En el barrio del Cerezo, dentro del distrito de La Macarena en Sevilla, grupos de entre 10 y 20 vecinos —que en noches puntuales llegaron a ser hasta un centenar— comenzaron a salir de noche para vigilar las calles y expulsar, sobre todo, a los llamados gorrillas y a personas sin hogar. Se trata, según vecinos, de una respuesta a problemas de convivencia que acusan llevan años sin solución por parte del gobierno municipal.

Los patrullajes no son espontáneos en pequeños grupos aislados. Están coordinados a través de un canal digital cuyo alcance preocupa: el grupo ya supera los 550 miembros, y en las convocatorias aparecen mayoritariamente jóvenes, en su mayoría hombres, algunos con el rostro tapado. Más de 50 colectivos y asociaciones de La Macarena han firmado un manifiesto alertando que esa dinámica puede terminar dando cancha al discurso de la ultraderecha, entendido aquí como movimientos políticos y sociales de extrema derecha que legitiman la acción ciudadana fuera de la ley.

La reacción institucional ha sido de acusaciones cruzadas. Juan Bueno, portavoz municipal del Ayuntamiento de Sevilla, España, dijo que «es obligación de todos buscar soluciones y no echar la culpa al Ayuntamiento de algo que es de competencia estatal». Ignacio Toscano, subdelegado del Gobierno de España en Sevilla, respondió que muchas de las quejas vecinales —ruidos nocturnos, consumo de alcohol en la vía pública, problemas de aparcamiento y convivencia— son competencia local. La Policía Nacional, la fuerza de seguridad del Estado español responsable de delitos y orden público a nivel nacional, ha sido reclamada por ambos lados para aumentar presencia en la zona.

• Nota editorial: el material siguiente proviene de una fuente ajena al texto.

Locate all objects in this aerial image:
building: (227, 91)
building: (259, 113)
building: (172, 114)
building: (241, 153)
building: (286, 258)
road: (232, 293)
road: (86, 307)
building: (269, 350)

La coordinación por canales privados se apoya en la aplicación WhatsApp, la aplicación de mensajería propiedad de Meta Platforms, antes llamada Facebook, que permite crear grupos numerosos y organizar salidas con rapidez. Para un lector chileno, imagine que un grupo de vecinos de su barrio usa una aplicación de mensajería para convocar patrullas nocturnas y que, al mismo tiempo, dirigentes locales y autoridades nacionales se culpan sobre quién debe actuar. En Chile, tareas similares pueden dividirse entre municipalidad y Carabineros; en España la línea de competencia también está fragmentada entre municipios, Policía Nacional y, en algunos casos, las policías locales.

La Macarena es un distrito con una realidad socioeconómica compleja. Vecinos hablan de «abandono» por falta de limpieza, control del consumo de alcohol en plazas y problemas de convivencia, pero las organizaciones sociales y plataformas de derechos humanos advierten que la salida de grupos civiles a hacer control del espacio público puede escalar en violencia y en estigmatización de colectivos vulnerables. Además, cuando la seguridad se privatiza o se toma por mano propia, se crean situaciones de riesgo legal para quienes actúan y para las personas a las que se apunta.

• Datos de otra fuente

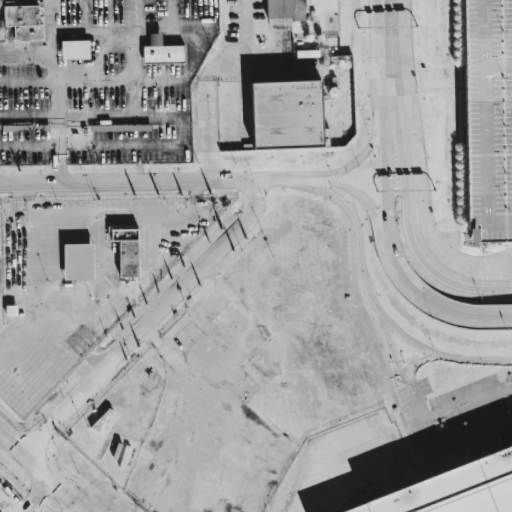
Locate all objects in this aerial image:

A corto plazo, la situación deja dos líneas claras: presión ciudadana para que el Ayuntamiento de Sevilla y el Gobierno de España coordinen medidas concretas de convivencia y prevención, y el riesgo de que la narrativa securitaria sea aprovechada por discursos extremos. Si no hay una intervención institucional que combine presencia policial adecuada, políticas sociales y programas de mediación comunitaria, el conflicto podría agrandarse y normalizar prácticas vigilantes en el espacio público. Para los vecinos del Cerezo y para cualquier ciudad, el reto es evitar que la sensación de inseguridad derive en soluciones que aumenten la polarización y pongan en peligro a la gente más vulnerable.